Pero con lo dicho ya va implícito un supuesto, a saber: que el exceso parlante, su potenciación en volumen, admite por eso mismo la falta de energía convincente. Hablo siempre, quede esto bien claro, de la relación estrictamente individual, la del yo con el tú y nada más. Porque si el grito es clamor, si el grito nace de la multitud, las cosas cambian. Con todo, parece que nosotros los españoles somos dados, por naturaleza, por inclinación espontánea, al grito y nada más que al grito. Véase una muestra bien notable. En el Diccionario de la Real Academia Española la voz grito viene definida así en su inicial acepción: "Voz sumamente esforzada y levantada". Pero en el Diccionario de Autoridades puede leerse esto otro: Grito: "La voz sumamente esforzada y levantada, no conforme al arte, sino al natural". "Al natural". Por muchas vueltas que le demos a esta última frase, siempre nos quedará como rescoldo la sospecha de que ese "al natural" denuncia o, mejor, testifica un uso generalizado. Un uso en el que persistirnos. Un uso que elimina muchas instancias humanas de primer orden. Entre ellas, la atenta consideración del otro. El tener en cuenta al otro. Lo que Nietzsche llamaba "la cortesía del corazón", esto es, la cortesía sin reglas ni leyes, la que emana espontánea y entrañable del alma de cada cual. En suma, la que posibilita la convivencia.

Yo no puedo entrar en los recovecos anímicos de los demás en razón de sus desmanes verbales. De sus chillidos. Si yo accedo a la recoleta vida del otro, será porque ese otro me inspira respeto. Mas si levanta la voz y hiere mis oídos con sus secretos, la exageración ya destruye lo que en sí la confidencia posee de entrañable. Cada problema personal posee su propia modulación, a la que debe responder la modulación de la confidencia. El grito no deja oír la música. El vocerío no pertenece a la geografía de lo privado.

De ahí el aire de plaza pública que tiene entre nosotros la relación amistosa. Pedimos, quizá, un consejo. Si al dárnoslo se desgañitan, ya no es consejo. Pretendernos comprender las angustias del amigo y también socorrerlas con nuestro aviso y nuestro ánimo. Pero si lo hacemos a favor de un bronco chorro de palabras, por sinceras que sean, el vector tonificante de lo que digamos queda anulado.

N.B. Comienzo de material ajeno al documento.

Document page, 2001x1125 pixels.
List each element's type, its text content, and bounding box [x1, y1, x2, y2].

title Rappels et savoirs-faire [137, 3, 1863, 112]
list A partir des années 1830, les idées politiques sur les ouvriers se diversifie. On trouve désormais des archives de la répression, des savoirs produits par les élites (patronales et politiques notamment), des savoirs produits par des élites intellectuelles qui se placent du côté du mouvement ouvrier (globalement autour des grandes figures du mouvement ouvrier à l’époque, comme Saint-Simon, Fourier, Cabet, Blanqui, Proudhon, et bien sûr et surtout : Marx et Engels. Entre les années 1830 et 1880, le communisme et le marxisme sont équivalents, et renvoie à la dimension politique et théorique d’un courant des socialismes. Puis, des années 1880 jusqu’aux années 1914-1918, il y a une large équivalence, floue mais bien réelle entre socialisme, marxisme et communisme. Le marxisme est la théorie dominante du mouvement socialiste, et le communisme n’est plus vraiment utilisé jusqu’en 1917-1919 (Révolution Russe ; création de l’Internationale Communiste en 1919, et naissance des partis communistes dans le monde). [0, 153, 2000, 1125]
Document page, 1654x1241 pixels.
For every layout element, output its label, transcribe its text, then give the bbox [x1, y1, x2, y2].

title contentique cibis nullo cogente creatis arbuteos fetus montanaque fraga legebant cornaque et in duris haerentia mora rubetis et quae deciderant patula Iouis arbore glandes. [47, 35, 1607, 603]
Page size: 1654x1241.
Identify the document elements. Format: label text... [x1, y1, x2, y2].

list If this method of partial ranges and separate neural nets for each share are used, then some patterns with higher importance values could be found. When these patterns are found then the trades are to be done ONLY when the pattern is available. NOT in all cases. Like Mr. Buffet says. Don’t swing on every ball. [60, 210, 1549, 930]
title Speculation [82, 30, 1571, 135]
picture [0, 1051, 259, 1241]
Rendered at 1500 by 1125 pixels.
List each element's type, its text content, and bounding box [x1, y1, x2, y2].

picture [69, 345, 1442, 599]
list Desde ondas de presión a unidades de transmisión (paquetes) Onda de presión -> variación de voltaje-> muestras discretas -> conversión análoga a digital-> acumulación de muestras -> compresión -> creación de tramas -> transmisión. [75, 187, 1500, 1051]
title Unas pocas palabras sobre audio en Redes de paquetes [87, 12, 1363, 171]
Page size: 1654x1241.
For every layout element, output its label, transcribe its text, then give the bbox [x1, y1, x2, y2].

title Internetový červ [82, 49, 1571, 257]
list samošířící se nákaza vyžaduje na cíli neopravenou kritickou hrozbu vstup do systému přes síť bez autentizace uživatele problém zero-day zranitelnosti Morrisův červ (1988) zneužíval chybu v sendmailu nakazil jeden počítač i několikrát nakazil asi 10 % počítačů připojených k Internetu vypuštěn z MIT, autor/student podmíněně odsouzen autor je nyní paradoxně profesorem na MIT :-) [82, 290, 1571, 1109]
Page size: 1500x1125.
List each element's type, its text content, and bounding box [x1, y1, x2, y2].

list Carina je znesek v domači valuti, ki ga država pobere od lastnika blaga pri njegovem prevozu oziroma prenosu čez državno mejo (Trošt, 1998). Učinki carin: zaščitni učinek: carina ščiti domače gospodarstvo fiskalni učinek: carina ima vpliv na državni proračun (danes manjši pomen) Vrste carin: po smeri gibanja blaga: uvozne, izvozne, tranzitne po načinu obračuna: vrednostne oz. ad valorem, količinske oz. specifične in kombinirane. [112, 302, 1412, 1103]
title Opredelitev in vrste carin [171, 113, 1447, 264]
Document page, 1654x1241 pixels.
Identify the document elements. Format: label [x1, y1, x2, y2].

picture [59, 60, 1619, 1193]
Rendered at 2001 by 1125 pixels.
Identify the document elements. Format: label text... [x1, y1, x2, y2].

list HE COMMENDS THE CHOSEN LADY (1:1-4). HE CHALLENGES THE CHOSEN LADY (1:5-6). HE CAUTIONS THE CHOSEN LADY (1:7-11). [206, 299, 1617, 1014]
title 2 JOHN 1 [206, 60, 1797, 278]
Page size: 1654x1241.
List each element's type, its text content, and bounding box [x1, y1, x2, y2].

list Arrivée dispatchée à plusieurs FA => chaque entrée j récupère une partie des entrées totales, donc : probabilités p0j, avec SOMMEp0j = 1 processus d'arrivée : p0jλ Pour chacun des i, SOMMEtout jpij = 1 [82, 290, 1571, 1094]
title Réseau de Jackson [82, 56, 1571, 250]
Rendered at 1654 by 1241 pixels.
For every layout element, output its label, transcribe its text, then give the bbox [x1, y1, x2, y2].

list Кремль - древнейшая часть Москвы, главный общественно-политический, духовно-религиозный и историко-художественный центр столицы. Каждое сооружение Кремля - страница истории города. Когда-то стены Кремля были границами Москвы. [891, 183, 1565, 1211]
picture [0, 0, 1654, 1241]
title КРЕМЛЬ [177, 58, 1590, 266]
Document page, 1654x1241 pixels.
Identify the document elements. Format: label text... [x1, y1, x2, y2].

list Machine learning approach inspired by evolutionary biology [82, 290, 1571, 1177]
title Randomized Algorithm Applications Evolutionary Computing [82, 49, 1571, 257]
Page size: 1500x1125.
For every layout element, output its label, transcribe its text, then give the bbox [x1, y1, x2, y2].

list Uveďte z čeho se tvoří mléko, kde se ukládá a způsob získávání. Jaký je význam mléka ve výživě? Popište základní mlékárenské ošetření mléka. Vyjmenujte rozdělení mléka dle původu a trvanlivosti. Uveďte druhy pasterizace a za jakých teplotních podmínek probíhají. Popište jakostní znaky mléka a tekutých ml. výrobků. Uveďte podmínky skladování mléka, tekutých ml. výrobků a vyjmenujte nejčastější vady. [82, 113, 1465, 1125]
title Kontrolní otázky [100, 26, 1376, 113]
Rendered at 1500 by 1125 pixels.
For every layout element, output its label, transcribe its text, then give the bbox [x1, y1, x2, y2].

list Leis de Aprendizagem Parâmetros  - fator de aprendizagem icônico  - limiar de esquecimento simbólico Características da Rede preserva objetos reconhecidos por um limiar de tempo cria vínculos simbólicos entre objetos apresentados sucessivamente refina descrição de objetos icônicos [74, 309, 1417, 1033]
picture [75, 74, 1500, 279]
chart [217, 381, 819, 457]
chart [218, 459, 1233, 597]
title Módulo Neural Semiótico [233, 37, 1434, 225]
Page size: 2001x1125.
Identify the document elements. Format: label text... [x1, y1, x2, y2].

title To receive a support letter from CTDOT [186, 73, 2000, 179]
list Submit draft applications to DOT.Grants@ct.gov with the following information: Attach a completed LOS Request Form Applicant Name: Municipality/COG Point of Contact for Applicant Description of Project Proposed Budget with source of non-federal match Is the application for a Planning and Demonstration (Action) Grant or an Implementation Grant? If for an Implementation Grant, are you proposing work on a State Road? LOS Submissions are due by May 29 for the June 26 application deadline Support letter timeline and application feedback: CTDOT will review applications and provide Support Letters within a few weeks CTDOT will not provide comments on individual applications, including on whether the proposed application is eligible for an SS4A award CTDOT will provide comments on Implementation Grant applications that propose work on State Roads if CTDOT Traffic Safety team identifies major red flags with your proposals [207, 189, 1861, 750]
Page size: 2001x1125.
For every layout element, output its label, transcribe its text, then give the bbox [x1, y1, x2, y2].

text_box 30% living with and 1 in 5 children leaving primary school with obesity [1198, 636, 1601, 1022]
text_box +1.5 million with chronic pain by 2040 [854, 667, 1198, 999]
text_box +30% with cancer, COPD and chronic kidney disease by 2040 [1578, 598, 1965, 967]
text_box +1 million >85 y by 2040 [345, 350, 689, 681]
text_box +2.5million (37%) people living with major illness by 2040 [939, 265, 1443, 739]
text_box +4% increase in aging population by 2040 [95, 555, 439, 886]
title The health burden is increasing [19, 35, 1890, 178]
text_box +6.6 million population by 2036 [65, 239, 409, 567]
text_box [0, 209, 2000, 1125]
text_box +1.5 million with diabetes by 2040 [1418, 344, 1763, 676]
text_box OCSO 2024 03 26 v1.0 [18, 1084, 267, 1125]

Y sin embargo, no tiene vuelta que somos un pueblo generoso y ayudador. Sí, sin duda. Pero esa generosidad y esa ayuda la sentimos con más calor y con más hermandad cuando se nos entrega envuelta en el terciopelo de algunas frases casi dichas al oído. Casi dichas como en un confesionario. Esto es lo valioso de la relación interhumana. De la que legítimamente podemos enorgullecernos. Lo demás es aspereza, pinchazo sonoro, tirantez locutiva. Desmerusa. De la que habremos de aislarnos si queremos no perder nuestra propia especificidad. Medida en todo, hasta en la medida, solía pedir Xenius. Sin duda. Pero entre nosotros, ente tú y yo, toda medida es poca. Toda es necesaria. Al saltarla nos saltamos a nosotros mismos. Nos desfiguramos. Y a la postre concluimos por no reconocernos. Las caricaturas de muchos hombres de letras vienen de desmesuras vocingleras, y no de ocurrencias en ocasiones magníficas.

La vida comunal es, en último término, un reflejo de la vida individual. Desechemos la caricatura del baladro. O correremos el riesgo de vivirla.